Today’s announcement on the sale of income-contingent student loans has been a long time coming. In fact it has been a decade since the Labour government passed the Sale of Student Loans Act 2008 and there have been numerous delays in the years since.

We can expect acres of newsprint and lots of protests. Other countries, notably Australia, have looked at selling off their loans but have shied away from it afterwards. The student movement have opposed any sale, as have some vice chancellors (though others have looked keen to buy their own loan book). But, as on so much else, his detractors and his fans must admit that Jo Johnson has managed to make significant progress. Despite, the rocky road the Higher Education and Research Bill is experiencing in the House of Lords, the Minister is ploughing on with other big changes alongside.

What the Government is doing may make some sense. Why should it keep the loans forever on its books? Why shouldn’t the demand of pension funds for long-term income streams be satisfied if there are no clear losers? Why shouldn’t we look for imaginative ways to reduce the national debt?

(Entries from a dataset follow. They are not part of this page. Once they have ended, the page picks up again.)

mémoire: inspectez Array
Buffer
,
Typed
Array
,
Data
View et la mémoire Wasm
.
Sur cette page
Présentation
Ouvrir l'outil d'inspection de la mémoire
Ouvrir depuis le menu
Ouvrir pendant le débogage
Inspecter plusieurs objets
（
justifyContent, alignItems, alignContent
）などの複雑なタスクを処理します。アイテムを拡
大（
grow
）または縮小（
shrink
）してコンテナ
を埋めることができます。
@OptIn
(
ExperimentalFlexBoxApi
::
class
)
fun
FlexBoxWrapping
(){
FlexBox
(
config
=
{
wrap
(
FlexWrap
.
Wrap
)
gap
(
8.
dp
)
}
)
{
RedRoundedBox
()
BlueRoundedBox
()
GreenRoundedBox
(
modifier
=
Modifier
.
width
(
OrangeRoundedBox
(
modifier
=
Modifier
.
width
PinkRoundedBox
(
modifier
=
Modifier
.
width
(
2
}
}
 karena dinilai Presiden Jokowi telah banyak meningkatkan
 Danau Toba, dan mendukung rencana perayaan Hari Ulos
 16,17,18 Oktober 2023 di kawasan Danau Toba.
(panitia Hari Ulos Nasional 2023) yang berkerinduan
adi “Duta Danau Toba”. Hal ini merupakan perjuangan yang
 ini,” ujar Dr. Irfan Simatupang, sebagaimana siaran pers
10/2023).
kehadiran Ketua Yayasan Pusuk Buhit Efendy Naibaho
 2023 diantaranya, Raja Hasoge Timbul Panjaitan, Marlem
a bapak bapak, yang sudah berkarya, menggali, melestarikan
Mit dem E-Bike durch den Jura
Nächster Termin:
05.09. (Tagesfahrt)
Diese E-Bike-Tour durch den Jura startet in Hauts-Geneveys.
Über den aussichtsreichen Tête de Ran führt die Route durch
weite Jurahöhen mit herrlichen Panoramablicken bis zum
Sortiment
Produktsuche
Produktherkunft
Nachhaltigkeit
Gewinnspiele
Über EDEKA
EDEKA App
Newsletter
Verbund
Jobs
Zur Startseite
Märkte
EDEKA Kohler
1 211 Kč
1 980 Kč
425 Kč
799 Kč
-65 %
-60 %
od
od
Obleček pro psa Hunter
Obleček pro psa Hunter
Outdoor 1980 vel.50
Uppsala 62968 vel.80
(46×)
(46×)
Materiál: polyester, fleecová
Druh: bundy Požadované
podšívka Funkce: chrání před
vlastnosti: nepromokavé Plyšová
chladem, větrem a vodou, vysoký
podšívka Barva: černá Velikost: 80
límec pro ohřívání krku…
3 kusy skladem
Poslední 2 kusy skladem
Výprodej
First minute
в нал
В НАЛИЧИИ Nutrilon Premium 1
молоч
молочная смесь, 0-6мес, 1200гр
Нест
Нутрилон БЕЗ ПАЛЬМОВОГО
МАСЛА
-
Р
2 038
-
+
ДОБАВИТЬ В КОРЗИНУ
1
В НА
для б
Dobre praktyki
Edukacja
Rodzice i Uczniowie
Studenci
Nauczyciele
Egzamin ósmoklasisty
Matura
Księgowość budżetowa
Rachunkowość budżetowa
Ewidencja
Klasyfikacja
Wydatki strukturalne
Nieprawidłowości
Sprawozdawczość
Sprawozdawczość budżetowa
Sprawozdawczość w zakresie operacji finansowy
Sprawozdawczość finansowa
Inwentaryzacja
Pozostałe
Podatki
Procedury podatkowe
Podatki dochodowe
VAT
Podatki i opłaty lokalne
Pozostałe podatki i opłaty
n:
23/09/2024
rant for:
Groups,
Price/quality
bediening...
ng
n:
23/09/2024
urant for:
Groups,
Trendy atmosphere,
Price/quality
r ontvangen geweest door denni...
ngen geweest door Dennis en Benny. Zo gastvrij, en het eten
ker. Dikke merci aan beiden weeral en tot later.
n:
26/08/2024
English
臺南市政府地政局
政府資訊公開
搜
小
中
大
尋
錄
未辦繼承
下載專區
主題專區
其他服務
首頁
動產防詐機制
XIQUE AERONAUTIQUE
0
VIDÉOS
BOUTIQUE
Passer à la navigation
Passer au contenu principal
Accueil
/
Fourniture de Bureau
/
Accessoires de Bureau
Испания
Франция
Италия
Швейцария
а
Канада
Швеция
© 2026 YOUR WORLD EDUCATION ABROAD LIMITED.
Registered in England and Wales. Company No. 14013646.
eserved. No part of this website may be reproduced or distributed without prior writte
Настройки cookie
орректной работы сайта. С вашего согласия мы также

Debates about the sale of student loans have been plagued by misinformation. One particular issue is the idea that someone could buy the loans and then change the terms and conditions so graduates end up paying more. In fact, the terms and conditions have to be nailed down at the point of sale because otherwise the buyer has no idea what it is they are buying and will not part with their money. The Government have told me that the terms of the sale mean ‘investors would have no right to change any of the current loan arrangements or to directly contact people who hold the loans’. Moreover, as we have seen in recent times, the terms can be changed when the loans are on the government’s books – the repayment threshold was going to go up in line with earnings, but is now fixed at £21,000. So the public debate on terms and conditions is in the realm of alternative facts.

What really matters for the long term are, first, whether taxpayers get value for money. We saw in Gordon Brown’s sale of the government’s gold and also in Vince Cable’s sale of Royal Mail how hard that is to achieve and how controversial it can be if the price paid comes to seem too low. Ministers will say the underlying legislation only allows sales which are good value for money but it takes time to know if that has happened in practice. A second important question is what might happen if the government should ever come to feel that it can afford to ease the debt burden on graduates. I have argued elsewhere that this could be a theme of the 2030 general election. If that were ever to happen, it probably became a whole lot messier today.

Finally, one interesting historical nugget from today’s announcement is that it is Barclays who are working with the Government to sell off the loans. Had Barclays been as bold in the 1980s as they are today, this loan sale would never have happened. The Student Loans Company was originally devised to be owned by the ten clearing banks in the UK, but they backed down in the late 1980s in the face of student protests and the Company came to be owned by Government instead. So, today’s announcement also signals another important change: the much reduced power of the student movement to change the priorities of Britain’s lawmakers.